Le rôle crucial d'Oman dans la libération d'otages et les négociations nucléaires
Oman a également joué un rôle clé dans la libération d'otages français, comme Jacques Paris et Cécile Kohler, avec Emmanuel Macron remerciant les autorités omanaises pour leur médiation. Sur le dossier nucléaire, Mascate a été le point de rencontre naturel entre émissaires américains et iraniens depuis 2006. En 2012, des réunions secrètes ont eu lieu entre William Burns et Majid Ravanchi, avec le sultan Qabous Ben Said s'impliquant personnellement. Un accord a été signé en 2015 à Vienne, en grande partie grâce à l'action d'Oman, bien qu'aucun Omanais n'apparaisse sur la photo officielle.
Malgré la dénonciation de l'accord par Donald Trump en 2018, Oman poursuit ses efforts, avec le sultan Haitham Ben Tarik succédant à Qabous en 2020 et maintenant la même stratégie. « Leur régime n'est pas idéal, mais ils le défendront jusqu'au bout. La stratégie d'essayer de les contenir n'a pas fonctionné », observe Abdullah Baabood, professeur de relations internationales, soulignant qu'Oman est le mieux placé pour comprendre la sensibilité iranienne.
Oman, vigie du détroit d'Ormuz et acteur économique stratégique
En tant que gardien du détroit d'Ormuz, Oman insiste sur la libre circulation maritime et s'oppose à la mise en place d'un péage, en désaccord avec les exigences de l'Iran. Si le blocage se prolonge, mettant en péril les économies régionales, Oman possède un avantage stratégique : sa façade méridionale en fait un débouché naturel vers les marchés asiatiques et occidentaux.
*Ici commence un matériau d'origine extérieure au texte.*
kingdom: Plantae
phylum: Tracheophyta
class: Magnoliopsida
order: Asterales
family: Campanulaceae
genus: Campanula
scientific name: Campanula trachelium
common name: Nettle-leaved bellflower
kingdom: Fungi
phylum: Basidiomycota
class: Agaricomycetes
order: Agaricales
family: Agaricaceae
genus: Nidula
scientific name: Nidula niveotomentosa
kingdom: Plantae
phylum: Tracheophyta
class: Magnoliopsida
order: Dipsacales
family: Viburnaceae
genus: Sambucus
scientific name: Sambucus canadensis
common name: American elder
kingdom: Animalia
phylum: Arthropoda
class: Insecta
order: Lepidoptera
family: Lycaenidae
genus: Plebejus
Le Koweït a déjà investi dans une raffinerie au sud d'Oman, et le port de Duqm s'est doté d'un terminal pour porte-conteneurs, avec des projets de route énergétique terrestre pour contourner le détroit.
La Chine a également fait d'Oman un point d'appui sur ses nouvelles routes de la soie. Dans tous les scénarios, Oman se trouve au centre du jeu, renforçant son rôle incontournable dans la diplomatie régionale et la sécurité économique. « Nous ne parlons pas beaucoup, mais nous agissons beaucoup », résumait Mohammed Ben Awadh al-Hassan, ancien ambassadeur d'Oman aux Nations unies, illustrant la philosophie de cette diplomatie silencieuse qui vise la paix sans publicité.